4 Lessons that the Stations of the Cross can teach us
Lent is often a time when we are invited to pray the Stations of the Cross, a devotion that has multiple lessons we can learn about the spiritual life.
One of the most popular devotions during Lent is the Stations of the Cross. Parishes around the world will hold special times when the faithful can come to the Church and pray the Stations together.
It is a devotion that simply “makes sense” during Lent, as it is focused on the intense passion and death of Jesus Christ.
The Directory on popular piety and the liturgy explains that it is a “synthesis” of various Lenten devotions:
The Via Crucis is a synthesis of various devotions that have arisen since the high middle ages: the pilgrimage to the Holy Land during which the faithful devoutly visit the places associated with the Lord’s Passion; devotion to the three falls of Christ under the weight of the Cross; devotion to “the dolorous journey of Christ” which consisted in processing from one church to another in memory of Christ’s Passion; devotion to the stations of Christ, those places where Christ stopped on his journey to Calvary because obliged to do so by his executioners or exhausted by fatigue, or because moved by compassion to dialogue with those who were present at his Passion.
While it certainly is focused on Jesus’ passion, the Directory notes four additional lessons that we can learn from it.
1. Life as a Pilgrimage
The Directory explains that the Stations of the Cross can open us up to the idea of, “life being a journey or pilgrimage.”
When praying the Stations of the Cross, it is common to move from one station to the next.
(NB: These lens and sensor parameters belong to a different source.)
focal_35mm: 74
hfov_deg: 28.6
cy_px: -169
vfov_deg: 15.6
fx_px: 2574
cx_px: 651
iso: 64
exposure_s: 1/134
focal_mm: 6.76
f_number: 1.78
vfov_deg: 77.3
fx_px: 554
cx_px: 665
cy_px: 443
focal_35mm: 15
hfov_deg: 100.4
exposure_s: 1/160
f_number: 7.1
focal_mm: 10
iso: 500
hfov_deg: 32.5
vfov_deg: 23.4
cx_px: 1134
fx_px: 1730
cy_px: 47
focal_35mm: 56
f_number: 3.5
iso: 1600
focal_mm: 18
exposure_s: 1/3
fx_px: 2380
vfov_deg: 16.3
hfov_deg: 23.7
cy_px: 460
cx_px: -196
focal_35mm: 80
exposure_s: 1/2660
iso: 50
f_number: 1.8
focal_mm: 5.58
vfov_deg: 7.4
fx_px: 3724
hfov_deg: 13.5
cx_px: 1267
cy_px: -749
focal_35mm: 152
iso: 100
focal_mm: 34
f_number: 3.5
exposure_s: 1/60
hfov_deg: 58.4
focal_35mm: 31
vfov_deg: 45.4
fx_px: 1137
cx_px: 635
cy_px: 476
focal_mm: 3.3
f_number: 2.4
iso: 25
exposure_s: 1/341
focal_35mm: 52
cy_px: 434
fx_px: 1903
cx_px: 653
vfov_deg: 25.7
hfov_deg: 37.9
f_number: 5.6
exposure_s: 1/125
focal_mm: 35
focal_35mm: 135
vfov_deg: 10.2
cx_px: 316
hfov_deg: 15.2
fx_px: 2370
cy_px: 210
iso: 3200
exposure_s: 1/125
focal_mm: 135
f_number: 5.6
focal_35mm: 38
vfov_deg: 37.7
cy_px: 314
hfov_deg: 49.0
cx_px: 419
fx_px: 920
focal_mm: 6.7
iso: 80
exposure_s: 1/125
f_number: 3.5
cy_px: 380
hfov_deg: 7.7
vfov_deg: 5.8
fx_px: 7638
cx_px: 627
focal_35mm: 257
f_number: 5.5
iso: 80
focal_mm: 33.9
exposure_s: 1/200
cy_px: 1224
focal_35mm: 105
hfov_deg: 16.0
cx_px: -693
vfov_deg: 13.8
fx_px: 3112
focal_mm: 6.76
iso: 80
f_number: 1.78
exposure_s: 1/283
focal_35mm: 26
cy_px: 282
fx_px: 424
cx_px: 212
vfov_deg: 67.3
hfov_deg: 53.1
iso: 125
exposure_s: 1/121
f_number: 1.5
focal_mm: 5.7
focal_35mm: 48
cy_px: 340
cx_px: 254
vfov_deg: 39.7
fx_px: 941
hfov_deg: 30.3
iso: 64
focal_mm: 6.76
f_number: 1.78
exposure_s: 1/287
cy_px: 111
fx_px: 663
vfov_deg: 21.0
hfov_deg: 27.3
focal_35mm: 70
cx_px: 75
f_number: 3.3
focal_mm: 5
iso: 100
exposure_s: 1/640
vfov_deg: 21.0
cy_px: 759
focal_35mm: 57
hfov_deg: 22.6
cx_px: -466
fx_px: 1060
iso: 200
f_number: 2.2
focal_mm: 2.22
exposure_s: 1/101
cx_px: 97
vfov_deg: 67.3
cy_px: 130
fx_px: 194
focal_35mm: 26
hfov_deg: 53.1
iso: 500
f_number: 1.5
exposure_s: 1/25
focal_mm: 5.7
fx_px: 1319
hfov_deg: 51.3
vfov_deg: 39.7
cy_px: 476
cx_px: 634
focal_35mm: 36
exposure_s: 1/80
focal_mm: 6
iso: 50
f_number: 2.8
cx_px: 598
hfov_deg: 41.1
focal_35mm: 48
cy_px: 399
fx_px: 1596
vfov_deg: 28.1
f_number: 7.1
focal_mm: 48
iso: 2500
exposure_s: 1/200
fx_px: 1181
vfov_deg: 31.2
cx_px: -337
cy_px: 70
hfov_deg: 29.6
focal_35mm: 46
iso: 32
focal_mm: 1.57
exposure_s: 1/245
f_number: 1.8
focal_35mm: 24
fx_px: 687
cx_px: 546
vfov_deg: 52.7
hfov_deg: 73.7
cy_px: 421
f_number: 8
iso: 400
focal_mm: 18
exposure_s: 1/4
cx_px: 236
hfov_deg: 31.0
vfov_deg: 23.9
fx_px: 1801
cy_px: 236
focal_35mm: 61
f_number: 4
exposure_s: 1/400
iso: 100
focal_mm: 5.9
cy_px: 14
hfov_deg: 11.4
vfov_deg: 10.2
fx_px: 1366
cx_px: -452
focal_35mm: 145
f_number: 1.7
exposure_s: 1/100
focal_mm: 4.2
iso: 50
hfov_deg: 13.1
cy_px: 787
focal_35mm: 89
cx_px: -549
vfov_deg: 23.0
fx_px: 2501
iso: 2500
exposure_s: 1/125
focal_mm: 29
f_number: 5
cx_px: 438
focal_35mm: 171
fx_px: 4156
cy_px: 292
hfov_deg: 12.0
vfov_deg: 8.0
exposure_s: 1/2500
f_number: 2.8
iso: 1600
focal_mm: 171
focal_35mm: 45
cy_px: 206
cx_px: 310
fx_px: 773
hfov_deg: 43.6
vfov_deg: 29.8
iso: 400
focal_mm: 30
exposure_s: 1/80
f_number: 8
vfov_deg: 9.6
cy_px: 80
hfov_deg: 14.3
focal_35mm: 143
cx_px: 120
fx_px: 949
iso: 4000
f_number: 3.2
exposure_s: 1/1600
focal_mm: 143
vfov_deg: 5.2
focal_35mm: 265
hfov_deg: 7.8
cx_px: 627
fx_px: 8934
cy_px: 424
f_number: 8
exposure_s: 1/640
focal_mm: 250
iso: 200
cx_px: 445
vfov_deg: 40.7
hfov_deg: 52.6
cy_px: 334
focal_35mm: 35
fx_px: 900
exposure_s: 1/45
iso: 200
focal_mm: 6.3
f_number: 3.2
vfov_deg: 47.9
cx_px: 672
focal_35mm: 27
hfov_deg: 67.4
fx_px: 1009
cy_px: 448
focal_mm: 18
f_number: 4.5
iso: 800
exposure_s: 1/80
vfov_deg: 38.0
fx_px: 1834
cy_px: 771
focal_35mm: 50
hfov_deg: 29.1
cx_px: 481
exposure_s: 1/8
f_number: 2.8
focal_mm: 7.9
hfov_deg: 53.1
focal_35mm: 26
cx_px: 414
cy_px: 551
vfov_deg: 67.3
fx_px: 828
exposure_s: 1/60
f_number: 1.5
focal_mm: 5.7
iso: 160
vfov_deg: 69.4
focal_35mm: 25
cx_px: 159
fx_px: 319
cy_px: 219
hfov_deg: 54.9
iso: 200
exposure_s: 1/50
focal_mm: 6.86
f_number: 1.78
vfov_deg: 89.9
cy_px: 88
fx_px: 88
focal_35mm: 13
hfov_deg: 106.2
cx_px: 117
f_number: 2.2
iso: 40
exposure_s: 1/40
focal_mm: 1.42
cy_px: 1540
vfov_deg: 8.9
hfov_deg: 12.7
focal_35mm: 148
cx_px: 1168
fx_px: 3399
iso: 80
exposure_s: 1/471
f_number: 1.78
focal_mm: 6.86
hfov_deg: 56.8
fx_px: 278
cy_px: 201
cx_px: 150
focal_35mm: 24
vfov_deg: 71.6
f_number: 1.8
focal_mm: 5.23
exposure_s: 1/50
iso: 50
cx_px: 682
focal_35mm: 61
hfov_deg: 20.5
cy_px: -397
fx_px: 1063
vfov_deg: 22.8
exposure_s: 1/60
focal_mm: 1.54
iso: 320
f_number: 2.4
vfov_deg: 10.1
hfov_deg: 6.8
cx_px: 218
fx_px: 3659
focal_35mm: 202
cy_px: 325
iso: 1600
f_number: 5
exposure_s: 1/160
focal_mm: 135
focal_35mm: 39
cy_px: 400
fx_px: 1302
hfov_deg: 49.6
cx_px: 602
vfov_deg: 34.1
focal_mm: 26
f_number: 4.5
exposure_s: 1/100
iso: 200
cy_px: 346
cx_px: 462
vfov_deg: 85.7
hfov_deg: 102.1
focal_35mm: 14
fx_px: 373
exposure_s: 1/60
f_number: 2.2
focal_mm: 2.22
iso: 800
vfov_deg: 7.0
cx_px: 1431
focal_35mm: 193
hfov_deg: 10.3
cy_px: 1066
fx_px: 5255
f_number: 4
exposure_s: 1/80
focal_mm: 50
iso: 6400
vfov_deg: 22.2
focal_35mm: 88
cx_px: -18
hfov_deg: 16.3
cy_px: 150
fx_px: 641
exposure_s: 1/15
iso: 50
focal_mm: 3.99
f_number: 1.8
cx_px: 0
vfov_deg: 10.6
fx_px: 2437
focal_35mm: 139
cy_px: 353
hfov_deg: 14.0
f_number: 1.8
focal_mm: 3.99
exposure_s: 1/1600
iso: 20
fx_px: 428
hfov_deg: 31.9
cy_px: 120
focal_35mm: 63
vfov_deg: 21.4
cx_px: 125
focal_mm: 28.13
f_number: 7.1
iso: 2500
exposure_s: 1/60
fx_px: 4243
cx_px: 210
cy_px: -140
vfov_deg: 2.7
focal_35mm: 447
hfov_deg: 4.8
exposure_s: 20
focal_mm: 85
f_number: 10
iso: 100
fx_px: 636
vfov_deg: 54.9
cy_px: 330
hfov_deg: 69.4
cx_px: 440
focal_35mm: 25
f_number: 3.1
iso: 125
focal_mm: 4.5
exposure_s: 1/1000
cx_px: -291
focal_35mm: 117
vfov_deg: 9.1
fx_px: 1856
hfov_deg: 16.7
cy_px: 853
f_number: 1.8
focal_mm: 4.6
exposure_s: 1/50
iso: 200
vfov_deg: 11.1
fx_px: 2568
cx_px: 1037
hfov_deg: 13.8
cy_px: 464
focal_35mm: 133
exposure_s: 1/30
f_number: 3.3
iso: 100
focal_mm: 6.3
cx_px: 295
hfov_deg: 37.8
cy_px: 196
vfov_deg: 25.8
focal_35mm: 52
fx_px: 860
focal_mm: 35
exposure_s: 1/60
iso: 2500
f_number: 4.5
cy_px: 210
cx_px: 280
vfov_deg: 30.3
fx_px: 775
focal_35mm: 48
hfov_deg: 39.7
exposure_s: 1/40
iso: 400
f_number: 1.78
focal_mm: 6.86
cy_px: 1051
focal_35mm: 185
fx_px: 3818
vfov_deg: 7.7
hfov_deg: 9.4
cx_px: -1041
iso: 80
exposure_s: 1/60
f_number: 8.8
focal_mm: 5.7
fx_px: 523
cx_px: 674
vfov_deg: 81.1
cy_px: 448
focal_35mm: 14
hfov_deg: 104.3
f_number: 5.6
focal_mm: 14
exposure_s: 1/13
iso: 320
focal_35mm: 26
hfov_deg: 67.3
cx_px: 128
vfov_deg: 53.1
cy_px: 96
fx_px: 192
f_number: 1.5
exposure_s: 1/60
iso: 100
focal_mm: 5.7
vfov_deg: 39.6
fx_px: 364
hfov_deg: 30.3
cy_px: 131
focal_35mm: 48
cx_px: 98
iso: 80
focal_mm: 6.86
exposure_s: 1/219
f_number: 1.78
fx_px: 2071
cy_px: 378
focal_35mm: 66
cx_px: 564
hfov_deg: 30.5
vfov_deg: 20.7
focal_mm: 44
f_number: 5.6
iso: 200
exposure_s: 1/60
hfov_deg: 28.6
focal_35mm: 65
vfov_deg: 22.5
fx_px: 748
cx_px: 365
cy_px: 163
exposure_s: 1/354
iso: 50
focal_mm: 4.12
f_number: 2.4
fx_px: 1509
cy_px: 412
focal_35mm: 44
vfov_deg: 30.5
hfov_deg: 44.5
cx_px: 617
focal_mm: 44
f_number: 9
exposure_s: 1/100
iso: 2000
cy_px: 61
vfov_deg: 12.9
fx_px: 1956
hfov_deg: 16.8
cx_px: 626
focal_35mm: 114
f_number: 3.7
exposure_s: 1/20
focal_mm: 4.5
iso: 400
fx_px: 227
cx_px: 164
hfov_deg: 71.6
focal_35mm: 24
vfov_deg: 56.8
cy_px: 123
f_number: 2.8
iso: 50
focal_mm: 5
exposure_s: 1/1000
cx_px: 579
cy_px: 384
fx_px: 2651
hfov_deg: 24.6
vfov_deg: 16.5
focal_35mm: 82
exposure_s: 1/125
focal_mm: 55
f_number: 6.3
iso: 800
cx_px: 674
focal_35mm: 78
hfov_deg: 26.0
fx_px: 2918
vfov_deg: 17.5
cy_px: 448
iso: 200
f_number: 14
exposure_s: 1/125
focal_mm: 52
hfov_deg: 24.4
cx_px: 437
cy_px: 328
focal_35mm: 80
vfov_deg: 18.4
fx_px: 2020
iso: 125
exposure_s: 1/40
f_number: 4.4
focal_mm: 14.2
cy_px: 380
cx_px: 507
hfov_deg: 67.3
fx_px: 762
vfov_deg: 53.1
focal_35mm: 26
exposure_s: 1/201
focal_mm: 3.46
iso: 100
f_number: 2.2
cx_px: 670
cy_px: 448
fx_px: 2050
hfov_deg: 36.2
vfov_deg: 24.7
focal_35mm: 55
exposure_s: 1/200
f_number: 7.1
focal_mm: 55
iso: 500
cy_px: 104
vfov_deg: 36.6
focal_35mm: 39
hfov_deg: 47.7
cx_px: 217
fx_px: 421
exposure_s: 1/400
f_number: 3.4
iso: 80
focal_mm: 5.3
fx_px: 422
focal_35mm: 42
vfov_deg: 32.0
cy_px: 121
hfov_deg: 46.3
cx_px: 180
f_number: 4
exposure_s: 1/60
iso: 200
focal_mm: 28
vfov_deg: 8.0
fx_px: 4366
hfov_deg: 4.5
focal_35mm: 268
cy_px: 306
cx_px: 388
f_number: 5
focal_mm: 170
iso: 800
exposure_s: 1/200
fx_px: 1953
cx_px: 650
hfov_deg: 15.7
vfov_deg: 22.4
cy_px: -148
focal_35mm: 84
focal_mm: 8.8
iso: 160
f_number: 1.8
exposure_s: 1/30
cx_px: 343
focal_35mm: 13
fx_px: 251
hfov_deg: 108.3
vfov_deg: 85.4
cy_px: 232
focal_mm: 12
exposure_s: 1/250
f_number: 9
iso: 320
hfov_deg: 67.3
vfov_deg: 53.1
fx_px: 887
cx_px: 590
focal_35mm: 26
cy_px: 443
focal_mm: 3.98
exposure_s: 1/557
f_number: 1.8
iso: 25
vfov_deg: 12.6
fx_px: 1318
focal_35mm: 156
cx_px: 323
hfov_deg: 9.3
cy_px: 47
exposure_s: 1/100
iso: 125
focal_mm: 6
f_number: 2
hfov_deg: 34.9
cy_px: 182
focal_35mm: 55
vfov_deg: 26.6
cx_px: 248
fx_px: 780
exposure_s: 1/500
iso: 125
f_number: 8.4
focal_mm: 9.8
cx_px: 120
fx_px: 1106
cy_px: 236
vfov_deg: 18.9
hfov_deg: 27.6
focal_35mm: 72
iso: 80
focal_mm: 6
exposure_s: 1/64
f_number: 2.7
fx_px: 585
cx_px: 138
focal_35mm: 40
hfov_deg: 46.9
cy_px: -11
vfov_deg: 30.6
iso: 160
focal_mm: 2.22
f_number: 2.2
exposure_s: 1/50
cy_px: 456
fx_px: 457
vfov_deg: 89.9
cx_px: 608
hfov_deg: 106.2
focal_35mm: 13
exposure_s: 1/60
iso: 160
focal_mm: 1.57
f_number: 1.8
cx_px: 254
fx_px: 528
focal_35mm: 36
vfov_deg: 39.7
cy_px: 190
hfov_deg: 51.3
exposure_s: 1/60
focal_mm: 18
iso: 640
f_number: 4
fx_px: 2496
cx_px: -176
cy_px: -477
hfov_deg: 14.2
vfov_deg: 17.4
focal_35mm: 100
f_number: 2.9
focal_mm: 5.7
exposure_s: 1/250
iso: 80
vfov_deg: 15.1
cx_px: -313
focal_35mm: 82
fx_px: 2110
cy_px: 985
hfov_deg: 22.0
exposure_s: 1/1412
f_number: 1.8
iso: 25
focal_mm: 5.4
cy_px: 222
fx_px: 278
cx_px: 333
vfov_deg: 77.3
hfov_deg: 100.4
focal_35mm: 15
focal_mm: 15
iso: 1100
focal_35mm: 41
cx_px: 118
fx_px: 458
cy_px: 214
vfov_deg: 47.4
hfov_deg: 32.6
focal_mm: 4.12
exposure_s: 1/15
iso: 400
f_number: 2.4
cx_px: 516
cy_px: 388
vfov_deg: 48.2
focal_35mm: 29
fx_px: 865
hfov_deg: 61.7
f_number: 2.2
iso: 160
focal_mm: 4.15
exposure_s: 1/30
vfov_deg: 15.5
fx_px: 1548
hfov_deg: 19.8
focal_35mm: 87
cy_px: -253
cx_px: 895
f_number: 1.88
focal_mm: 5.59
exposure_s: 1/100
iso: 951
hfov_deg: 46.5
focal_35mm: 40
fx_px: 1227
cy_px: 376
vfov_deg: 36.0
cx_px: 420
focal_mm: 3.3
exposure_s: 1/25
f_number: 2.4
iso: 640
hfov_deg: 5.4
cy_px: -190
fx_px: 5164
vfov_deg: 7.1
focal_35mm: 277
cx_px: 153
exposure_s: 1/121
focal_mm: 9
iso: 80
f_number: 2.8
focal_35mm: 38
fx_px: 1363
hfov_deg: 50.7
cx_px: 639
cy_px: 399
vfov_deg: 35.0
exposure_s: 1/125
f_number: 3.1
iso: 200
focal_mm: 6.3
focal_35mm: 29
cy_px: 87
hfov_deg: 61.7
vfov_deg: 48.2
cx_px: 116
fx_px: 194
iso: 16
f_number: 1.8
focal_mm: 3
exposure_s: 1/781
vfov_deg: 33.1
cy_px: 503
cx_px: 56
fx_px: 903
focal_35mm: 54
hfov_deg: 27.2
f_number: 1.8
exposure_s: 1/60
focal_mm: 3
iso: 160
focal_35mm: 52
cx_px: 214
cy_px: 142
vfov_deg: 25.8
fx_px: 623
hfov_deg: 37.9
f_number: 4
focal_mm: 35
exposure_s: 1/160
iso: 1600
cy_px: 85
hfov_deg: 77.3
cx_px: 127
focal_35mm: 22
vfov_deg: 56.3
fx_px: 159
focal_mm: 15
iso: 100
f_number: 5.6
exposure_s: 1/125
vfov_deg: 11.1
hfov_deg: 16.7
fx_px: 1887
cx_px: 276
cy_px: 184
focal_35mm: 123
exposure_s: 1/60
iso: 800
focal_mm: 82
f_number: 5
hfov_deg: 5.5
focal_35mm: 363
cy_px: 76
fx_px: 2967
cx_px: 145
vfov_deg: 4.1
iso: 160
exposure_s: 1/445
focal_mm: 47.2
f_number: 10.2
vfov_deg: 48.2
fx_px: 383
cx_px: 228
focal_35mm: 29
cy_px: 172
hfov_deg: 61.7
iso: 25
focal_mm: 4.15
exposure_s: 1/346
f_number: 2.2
This physical movement is sometimes made even more dramatic when praying at outdoor stations that wind its way up and down a hill.
Our life is a journey, a pilgrimage, that will be difficult at times, but will lead us to our ultimate home.
2. Preparation for Heaven
Connected to the previous lesson, the Stations can remind us that our life is “a passage from earthly exile to our true home in Heaven.”
Life can be difficult and Jesus’ passion puts this suffering on full display. When praying the Stations we can reflect on our own lives and how the many sufferings we experience prepare us for our true home.
3. Uniting ourselves to Jesus’ Passion
The Stations have an obvious lesson of igniting within us “the deep desire to be conformed to the Passion of Christ.”
While we may not always feel a great inner desire to be united to Jesus’ Passion, the Stations are a reminder to us that Jesus invites us to be with us at the cross.